*** PASSAGE SHOWN ***

I wasn’t sure what to expect from the Big Texas Beer Fest when I bought my VIP ticket several months back. The fest is touted as one of the largest in the region, and this year it drew five thousand attendees and 106 breweries from across the world (mostly from the United States).
Julio, DocHopHead, and I left Fort Worth late in the morning only to find Fair Park fairly placid. As we settled near the front of the line the revelers slowly piled in behind us. The folks in line were just everyday people from all ages and backgrounds. (More than a few came armed with handcrafted necklaces made of pretzels.)
As we chatted with the people around us it quickly became clear that we were a bit more prepared than most were. DocHopHead had a customized a list of most prized beers that would be available once we got in. We each had a copy of the “list.” Beers were categorized from high to low priority and a small map of the festival floor was placed at the bottom of the sheet for quick reference. Okay, this might seem a bit like overkill, but DocHopHead and Julio were simply learning from past mistakes. Last year, they were a bit overwhelmed by the selections and consequently missed out on a few rare brews. That wasn’t going to happen this year.

*** RECORDS ***

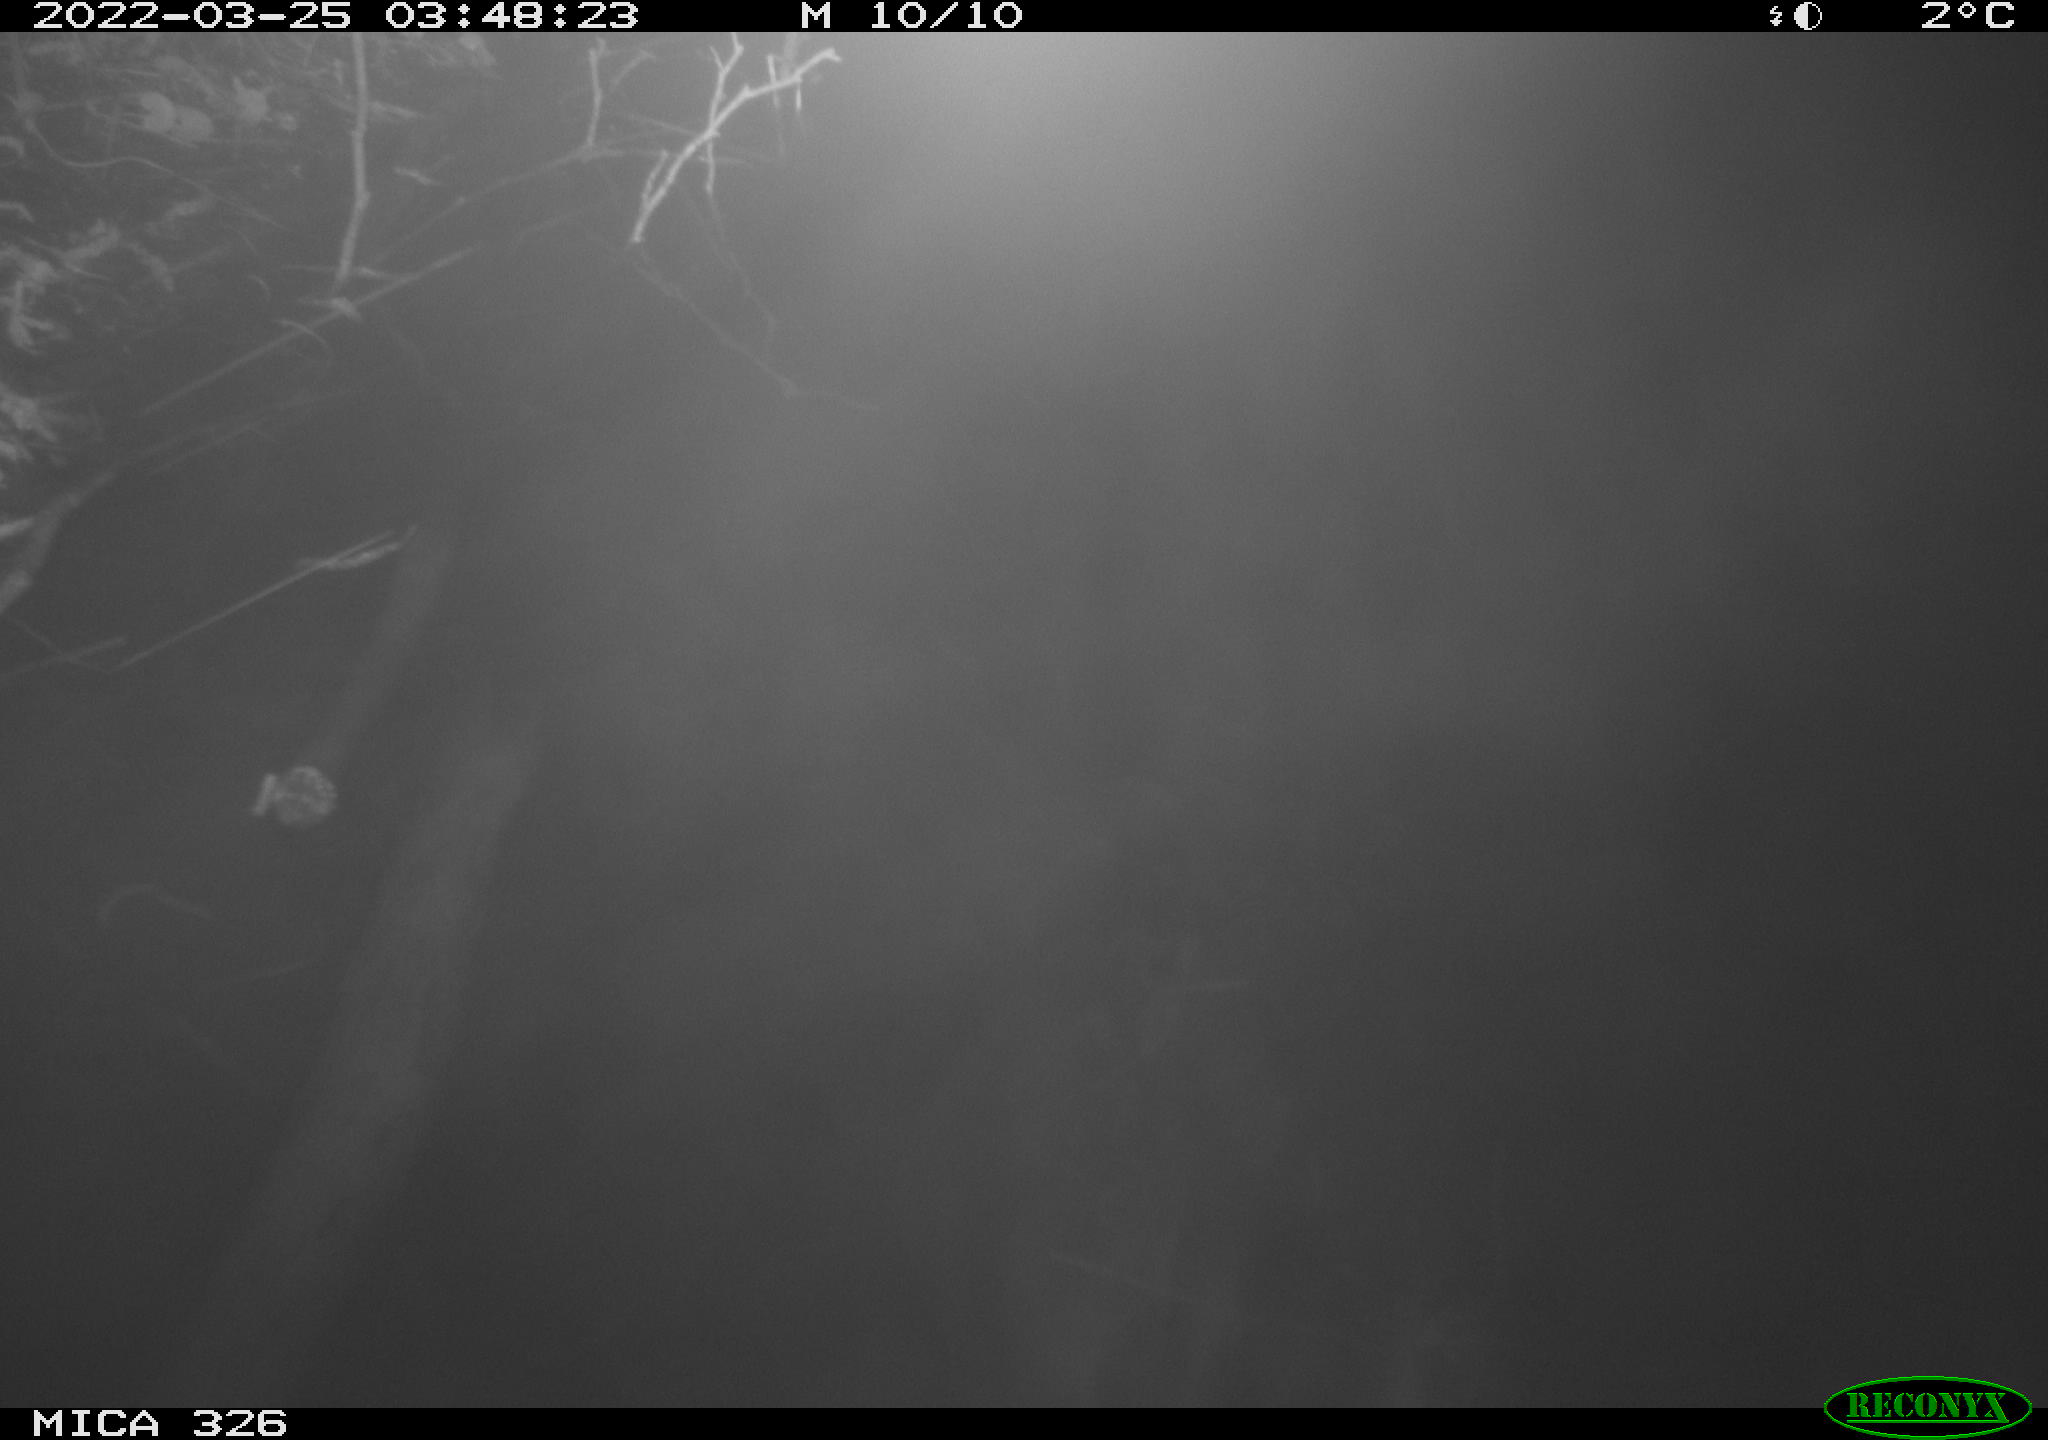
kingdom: Animalia
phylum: Chordata
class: Mammalia
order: Rodentia
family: Muridae
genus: Rattus
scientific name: Rattus norvegicus
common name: Brown rat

***

▸ SET EXERCISE
Pick up the account of the Big Texas Beer Fest where it stops and carry it forward. The lines of data have no connection to the beer festival account.

▸ RESPONSE FOR THIS EXERCISE
List in hand, we tried to hide our inner giddiness. Forget Wolf Creek Lodge and the like. Let the men have their fun where they want and let the kids have theirs. This was our Disneyland moment. With an uproar of cheers, the ropes were dropped and we were inside. First on our list was the coveted Kentucky Breakfast Stout (KBS) by Founders. Rated as one of the most popular stouts in the world, this beer is hyped up as much as the upcoming Star Wars installment. Once we had our sifter filled, we did a quick toast only to find the Imperial Stout had been served ice cold. Trying to get to know a complex beer like this at frigid temperatures is like trying to get to know a blind date who shows up in a burqa.
As we waited in a much-longer line for the Jester King Montmorency vs. Balaton, we let our hands warm up the KBS. Its not the kind of beer for craft beer novices. The flavors explode from the instant the dark stout touches your mouth. I got a burst of maple, cocoa, and molasses goodness with a rich, heavy body and warm booziness. Honestly, it was about what I expected it to be knowing the Founders regular Breakfast Stout, but this was definitely a notch higher.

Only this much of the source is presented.